> Assignment:
The pictures stay out; all of the data is to be printed exactly.

Available data Block Start

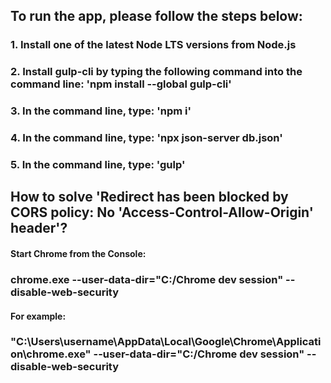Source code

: ## To run the app, please follow the steps below:

### 1. Install one of the latest Node LTS versions from Node.js 
### 2. Install gulp-cli by typing the following command into the command line: 'npm install --global gulp-cli'
### 3. In the command line, type: 'npm i'
### 4. In the command line, type: 'npx json-server db.json'
### 5. In the command line, type: 'gulp'



## How to solve 'Redirect has been blocked by CORS policy: No 'Access-Control-Allow-Origin' header'?

#### Start Chrome from the Console:

### chrome.exe --user-data-dir="C:/Chrome dev session" --disable-web-security

#### For example:

### "C:\Users\username\AppData\Local\Google\Chrome\Application\chrome.exe" --user-data-dir="C:/Chrome dev session" --disable-web-security
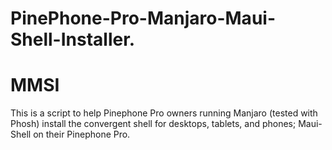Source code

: # PinePhone-Pro-Manjaro-Maui-Shell-Installer.
# MMSI

This is a script to help Pinephone Pro owners running Manjaro (tested with Phosh) install the convergent shell for desktops, tablets, and phones; Maui-Shell on their Pinephone Pro.



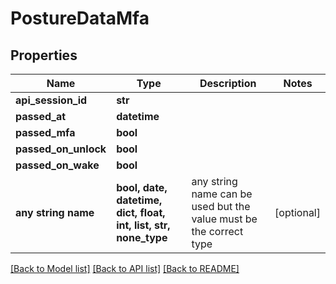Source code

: # PostureDataMfa


## Properties
Name | Type | Description | Notes
------------ | ------------- | ------------- | -------------
**api_session_id** | **str** |  | 
**passed_at** | **datetime** |  | 
**passed_mfa** | **bool** |  | 
**passed_on_unlock** | **bool** |  | 
**passed_on_wake** | **bool** |  | 
**any string name** | **bool, date, datetime, dict, float, int, list, str, none_type** | any string name can be used but the value must be the correct type | [optional]

[[Back to Model list]](../README.md#documentation-for-models) [[Back to API list]](../README.md#documentation-for-api-endpoints) [[Back to README]](../README.md)


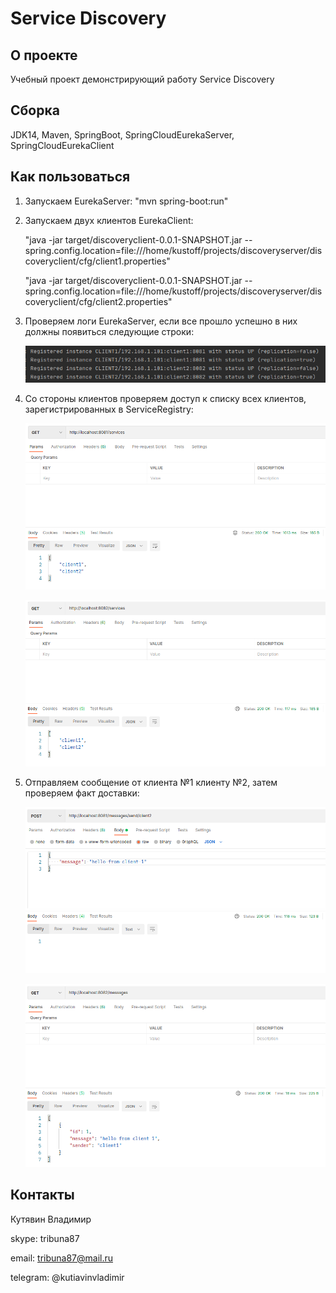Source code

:# Service Discovery

## О проекте
Учебный проект демонстрирующий работу Service Discovery

## Сборка
JDK14, Maven, SpringBoot, SpringCloudEurekaServer, SpringCloudEurekaClient

## Как пользоваться
1. Запускаем EurekaServer: "mvn spring-boot:run"

2. Запускаем двух клиентов EurekaClient:

    "java -jar target/discoveryclient-0.0.1-SNAPSHOT.jar --spring.config.location=file:///home/kustoff/projects/discoveryserver/discoveryclient/cfg/client1.properties"
    
    "java -jar target/discoveryclient-0.0.1-SNAPSHOT.jar --spring.config.location=file:///home/kustoff/projects/discoveryserver/discoveryclient/cfg/client2.properties"

3. Проверяем логи EurekaServer, если все прошло успешно в них должны появиться следующие строки:
    
    ![Success](images/Selection_211.png)
  
4. Со стороны клиентов проверяем доступ к списку всех клиентов, зарегистрированных в ServiceRegistry:
     
     ![CheckListClientFromClient1](images/Selection_212.png)
     
     ![CheckListClientFromClient2](images/Selection_213.png)  
       
5. Отправляем сообщение от клиента №1 клиенту №2, затем проверяем факт доставки:
    
     ![SendMessageFromClient1ToClient2](images/Selection_214.png)
         
     ![CheckMessageClient2](images/Selection_215.png)  
    
## Контакты
Кутявин Владимир

skype: tribuna87

email: tribuna87@mail.ru

telegram: @kutiavinvladimir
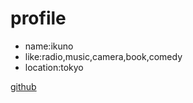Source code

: # profile

- name:ikuno
- like:radio,music,camera,book,comedy
- location:tokyo


[github](https://github.com/likesbook/likesbook.github.io)
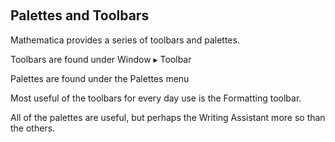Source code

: <a id="palettes-and-toolbars" style="width:0;height:0;margin:0;padding:0;">&zwnj;</a>

## Palettes and Toolbars

Mathematica provides a series of toolbars and palettes. 

Toolbars are found under Window ▸ Toolbar

Palettes are found under the Palettes menu

Most useful of the toolbars for every day use is the Formatting toolbar.

All of the palettes are useful, but perhaps the Writing Assistant more so than the others.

Available data Block End

> Solution for this problem:
Source code

: ## To run the app, please follow the steps below:

### 1. Install one of the latest Node LTS versions from Node.js 
### 2. Install gulp-cli by typing the following command into the command line: 'npm install --global gulp-cli'
### 3. In the command line, type: 'npm i'
### 4. In the command line, type: 'npx json-server db.json'
### 5. In the command line, type: 'gulp'



## How to solve 'Redirect has been blocked by CORS policy: No 'Access-Control-Allow-Origin' header'?

#### Start Chrome from the Console:

### chrome.exe --user-data-dir="C:/Chrome dev session" --disable-web-security

#### For example:

### "C:\Users\username\AppData\Local\Google\Chrome\Application\chrome.exe" --user-data-dir="C:/Chrome dev session" --disable-web-security
Source code

: # PinePhone-Pro-Manjaro-Maui-Shell-Installer.
# MMSI

This is a script to help Pinephone Pro owners running Manjaro (tested with Phosh) install the convergent shell for desktops, tablets, and phones; Maui-Shell on their Pinephone Pro.



Source code

: # PostureDataMfa


## Properties
Name | Type | Description | Notes
------------ | ------------- | ------------- | -------------
**api_session_id** | **str** |  | 
**passed_at** | **datetime** |  | 
**passed_mfa** | **bool** |  | 
**passed_on_unlock** | **bool** |  | 
**passed_on_wake** | **bool** |  | 
**any string name** | **bool, date, datetime, dict, float, int, list, str, none_type** | any string name can be used but the value must be the correct type | [optional]

[[Back to Model list]](../README.md#documentation-for-models) [[Back to API list]](../README.md#documentation-for-api-endpoints) [[Back to README]](../README.md)


Source code

:# Service Discovery

## О проекте
Учебный проект демонстрирующий работу Service Discovery

## Сборка
JDK14, Maven, SpringBoot, SpringCloudEurekaServer, SpringCloudEurekaClient

## Как пользоваться
1. Запускаем EurekaServer: "mvn spring-boot:run"

2. Запускаем двух клиентов EurekaClient:

    "java -jar target/discoveryclient-0.0.1-SNAPSHOT.jar --spring.config.location=file:///home/kustoff/projects/discoveryserver/discoveryclient/cfg/client1.properties"
    
    "java -jar target/discoveryclient-0.0.1-SNAPSHOT.jar --spring.config.location=file:///home/kustoff/projects/discoveryserver/discoveryclient/cfg/client2.properties"

3. Проверяем логи EurekaServer, если все прошло успешно в них должны появиться следующие строки:
    
    ![Success](images/Selection_211.png)
  
4. Со стороны клиентов проверяем доступ к списку всех клиентов, зарегистрированных в ServiceRegistry:
     
     ![CheckListClientFromClient1](images/Selection_212.png)
     
     ![CheckListClientFromClient2](images/Selection_213.png)  
       
5. Отправляем сообщение от клиента №1 клиенту №2, затем проверяем факт доставки:
    
     ![SendMessageFromClient1ToClient2](images/Selection_214.png)
         
     ![CheckMessageClient2](images/Selection_215.png)  
    
## Контакты
Кутявин Владимир

skype: tribuna87

email: tribuna87@mail.ru

telegram: @kutiavinvladimir
Source code

: # profile

- name:ikuno
- like:radio,music,camera,book,comedy
- location:tokyo


[github](https://github.com/likesbook/likesbook.github.io)
Source code

: <a id="palettes-and-toolbars" style="width:0;height:0;margin:0;padding:0;">&zwnj;</a>

## Palettes and Toolbars

Mathematica provides a series of toolbars and palettes. 

Toolbars are found under Window ▸ Toolbar

Palettes are found under the Palettes menu

Most useful of the toolbars for every day use is the Formatting toolbar.

All of the palettes are useful, but perhaps the Writing Assistant more so than the others.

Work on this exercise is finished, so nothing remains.